* _Task requirements_:
Each line below that carries the string "capability" must appear in the answer.

==== Records for the task ====

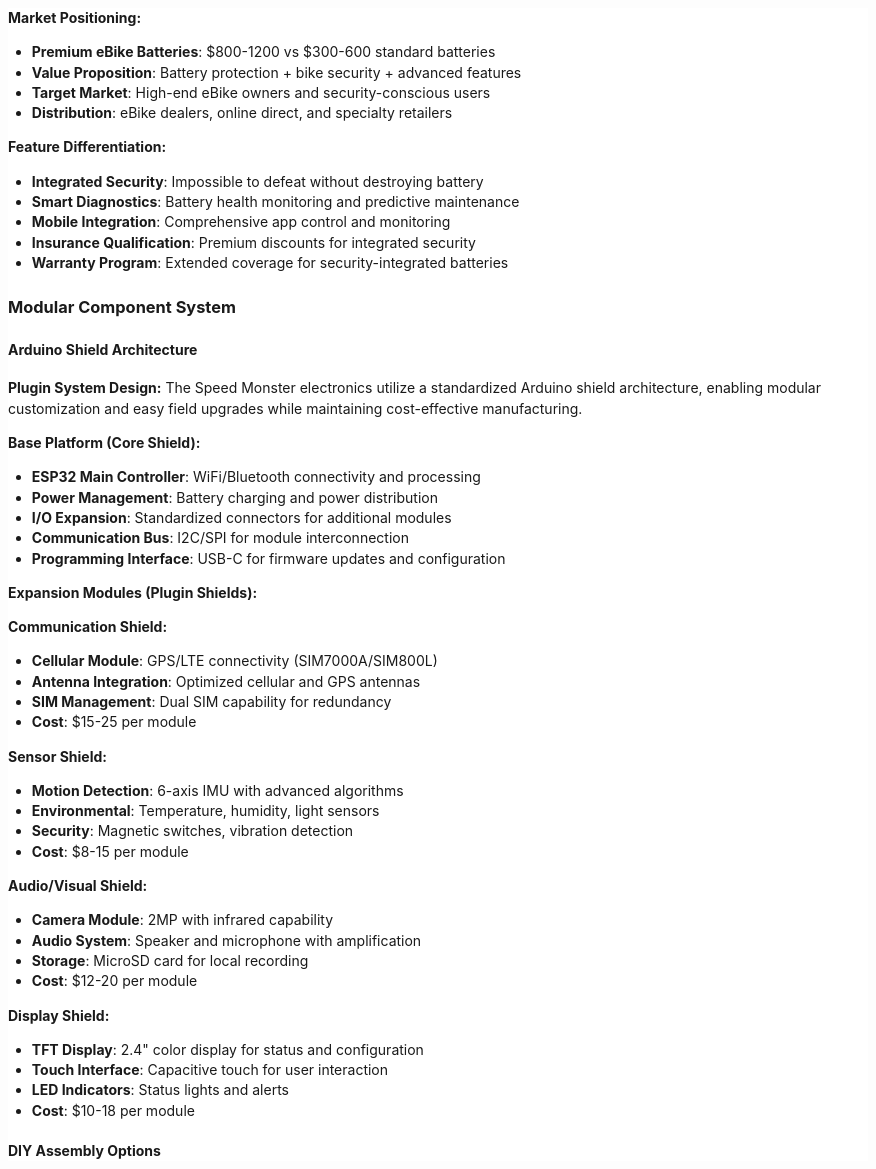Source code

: **Market Positioning:**
- **Premium eBike Batteries**: $800-1200 vs $300-600 standard batteries
- **Value Proposition**: Battery protection + bike security + advanced features
- **Target Market**: High-end eBike owners and security-conscious users
- **Distribution**: eBike dealers, online direct, and specialty retailers

**Feature Differentiation:**
- **Integrated Security**: Impossible to defeat without destroying battery
- **Smart Diagnostics**: Battery health monitoring and predictive maintenance
- **Mobile Integration**: Comprehensive app control and monitoring
- **Insurance Qualification**: Premium discounts for integrated security
- **Warranty Program**: Extended coverage for security-integrated batteries

### Modular Component System

#### Arduino Shield Architecture

**Plugin System Design:**
The Speed Monster electronics utilize a standardized Arduino shield architecture, enabling modular customization and easy field upgrades while maintaining cost-effective manufacturing.

**Base Platform (Core Shield):**
- **ESP32 Main Controller**: WiFi/Bluetooth connectivity and processing
- **Power Management**: Battery charging and power distribution
- **I/O Expansion**: Standardized connectors for additional modules
- **Communication Bus**: I2C/SPI for module interconnection
- **Programming Interface**: USB-C for firmware updates and configuration

**Expansion Modules (Plugin Shields):**

**Communication Shield:**
- **Cellular Module**: GPS/LTE connectivity (SIM7000A/SIM800L)
- **Antenna Integration**: Optimized cellular and GPS antennas
- **SIM Management**: Dual SIM capability for redundancy
- **Cost**: $15-25 per module

**Sensor Shield:**
- **Motion Detection**: 6-axis IMU with advanced algorithms
- **Environmental**: Temperature, humidity, light sensors
- **Security**: Magnetic switches, vibration detection
- **Cost**: $8-15 per module

**Audio/Visual Shield:**
- **Camera Module**: 2MP with infrared capability
- **Audio System**: Speaker and microphone with amplification
- **Storage**: MicroSD card for local recording
- **Cost**: $12-20 per module

**Display Shield:**
- **TFT Display**: 2.4" color display for status and configuration
- **Touch Interface**: Capacitive touch for user interaction
- **LED Indicators**: Status lights and alerts
- **Cost**: $10-18 per module

#### DIY Assembly Options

====

* _Answer section_:
- **SIM Management**: Dual SIM capability for redundancy
- **Camera Module**: 2MP with infrared capability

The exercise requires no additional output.